Explainer: What is a global minimum tax and how could it affect companies, countries?

2021 04 07T052117Z 3 LYNXMPEH3606L RTROPTP 4 GLOBAL ECONOMY TAX - Global Banking | Finance

By Leigh Thomas and David Lawder

PARIS/WASHINGTON (Reuters) – Treasury Secretary Janet Yellen has thrown the weight of the U.S. government behind a push for a global corporate minimum tax rate, possibly carving a path to a long-sought deal updating international tax rules for the first time in a generation.

Yellen said on Monday that she is working with G20 countries to agree on a global minimum, which she said could help end a “30-year race to the bottom on corporate tax rates.”

WHY A GLOBAL MINIMUM TAX?

Major economies are aiming to discourage multinational companies from shifting profits – and tax revenues – to low-tax countries regardless of where their sales are made. Increasingly, income from intangible sources such as drug patents, software and royalties on intellectual property has migrated to these jurisdictions, allowing companies to avoid paying higher taxes in their traditional home countries.

With a broadly agreed global minimum tax, the Biden administration hopes to reduce such tax base erosion without putting American firms at a financial disadvantage, allowing them to compete on innovation, infrastructure and other attributes.

The Trump administration took a first stab at capturing revenues lost to tax havens with a U.S. corporate offshore minimum tax in 2017. The “Global Intangible Low-Taxed Income,” or GILTI, tax rate was only 10.5% – half the domestic corporate tax rate.

WHERE ARE INTERNATIONAL TAX TALKS?

The Paris-based Organization for Economic Cooperation and Development has been coordinating tax negotiations among 140 countries for years on two major efforts: setting rules for taxing cross-border digital services and curbing tax base erosion, with a global corporate minimum tax part of the latter.

The OECD and G20 countries aim to reach consensus on both fronts by mid-year, but the talks on a global corporate minimum are technically simpler and politically less contentious.

The minimum tax is expected to make up the bulk of the $50 billion-$80 billion in extra corporate tax that the OECD estimates companies will end up paying globally if deals on both efforts are enacted.

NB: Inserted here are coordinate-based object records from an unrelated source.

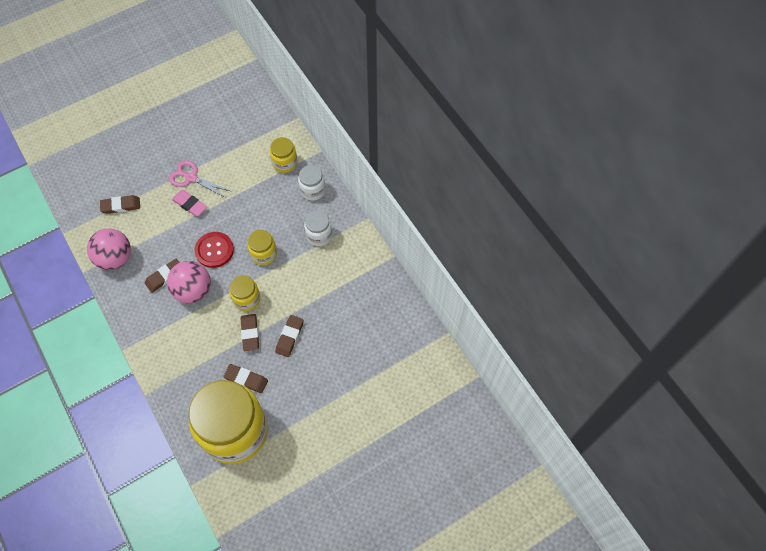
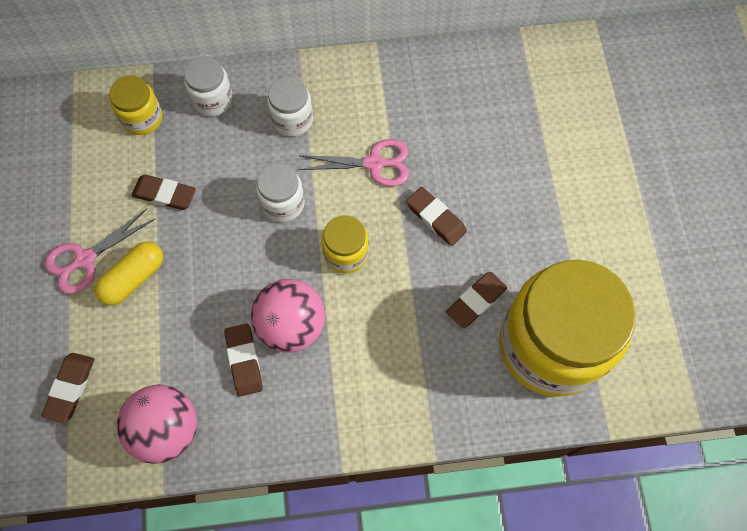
camera: 65 degrees left, 5 degrees up
(190, 204) = (134, 278): pink eraser -> yellow capsule
(214, 250) = (238, 270): red button -> none
(250, 333) = (404, 269): brown eraser -> brown eraser (165, 194)
(264, 254) = (283, 203): yellow jar -> white jar
(310, 289) = (374, 163): none -> pink scissors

HOW WOULD A GLOBAL MINIMUM TAX WORK?

If countries agree on a global minimum, governments could still set whatever local corporate tax rate they want. But if companies pay lower rates in a particular country, their home governments could “top-up” their taxes to the agreed minimum rate, eliminating the advantage of shifting profits to a tax haven.

The Biden administration has said it wants to deny exemptions for taxes paid to countries that don’t agree to a minimum rate.

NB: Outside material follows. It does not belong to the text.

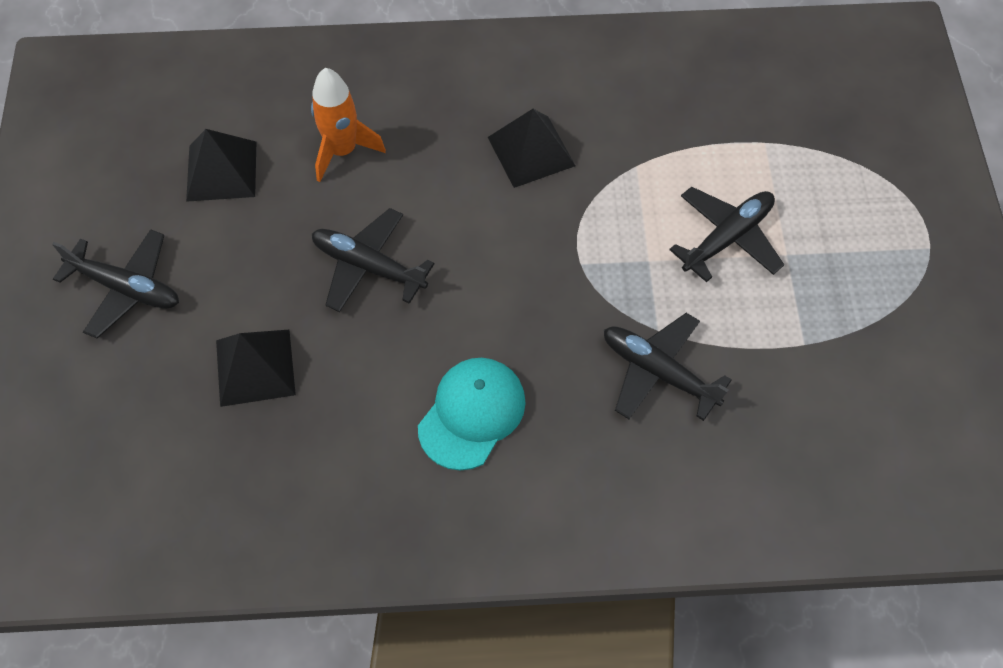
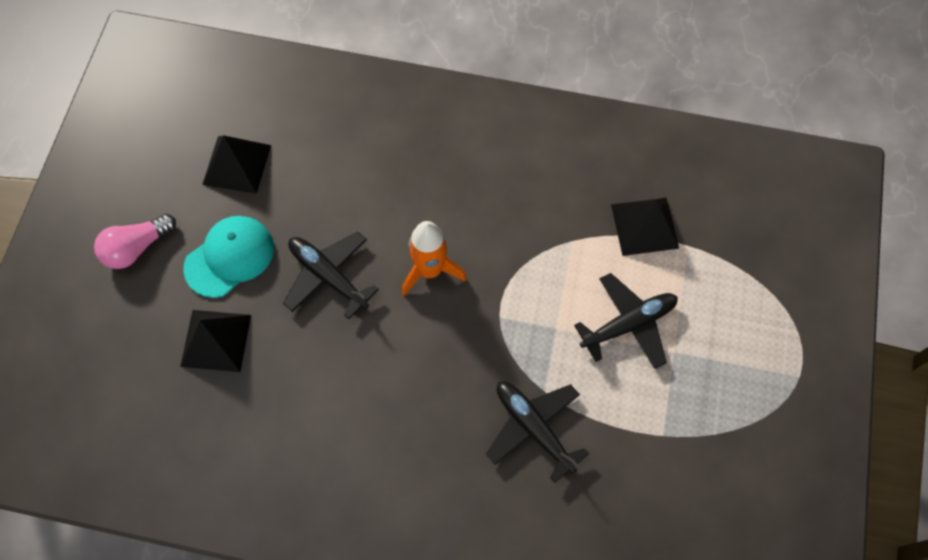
camera: 15 degrees right, 5 degrees up
(126, 288) = (136, 248): black plane -> pink light bulb
(342, 151) = (337, 170): orange rocket -> orange rocket (430, 270)
(472, 414) = (373, 424): turquoise cap -> turquoise cap (230, 257)
(531, 151) = (489, 206): black pyramid -> black pyramid (644, 226)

The OECD said last month that governments broadly agreed already on the basic design of the minimum tax although the rate remains to be agreed. International tax experts say that is the thorniest issue.

Other items still to be negotiated include whether industries like investment funds and real estate investment trusts should be covered, when to apply the new rate and ensuring it is compatible with the 2017 U.S. tax reforms aimed at deterring tax-base erosion.

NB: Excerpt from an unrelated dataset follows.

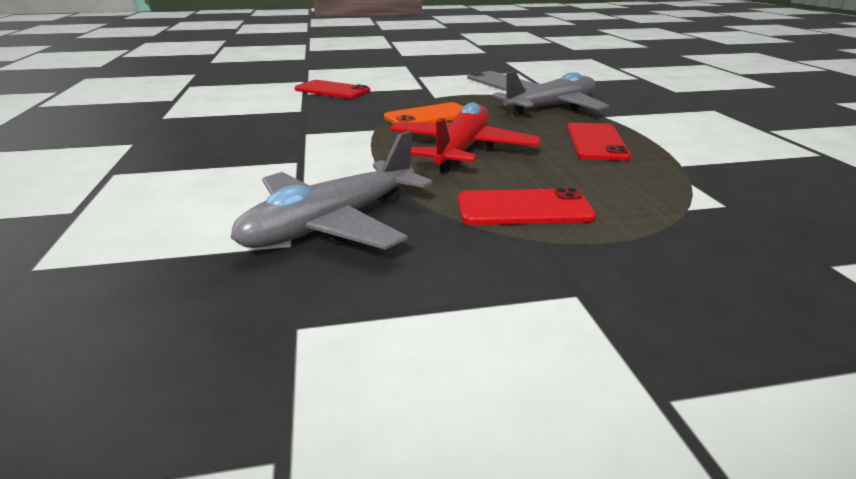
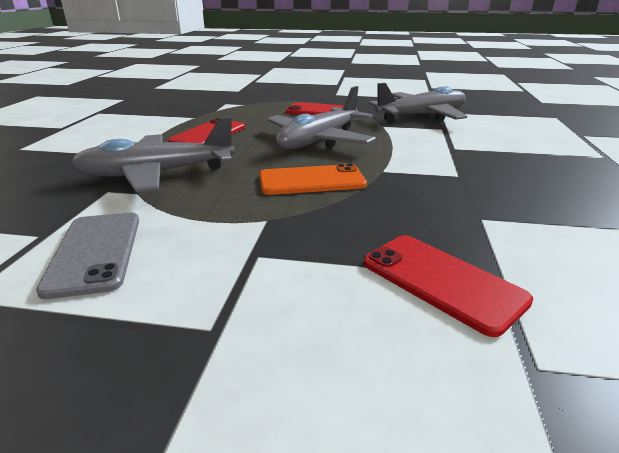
camera: 160 degrees left, 0 degrees up
(462, 150) = (319, 141): red plane -> grey plane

GRAPHIC: Statutory corporate tax rates in OECD countries

https://graphics.reuters.com/OECD-TAX/oakpeldjxvr/chart.png

 

WHAT ABOUT THAT MINIMUM RATE?

The Biden administration wants to raise the U.S. corporate tax rate to 28%, so it has proposed a global minimum of 21% – double the rate on the current GILTI tax. It also wants the minimum to apply to U.S. companies no matter where the taxable income is earned.

That proposal is far above the 12.5% minimum tax that had previously been discussed in OECD talks – a level that happens to match Ireland’s corporate tax rate.

The Irish economy has boomed in recent years from the influx of billions of dollars in investment from foreign multinationals, so Dublin, which has resisted European Union attempts to harmonize its tax rules for more than a decade, is unlikely to accept a higher minimum rate without a fight.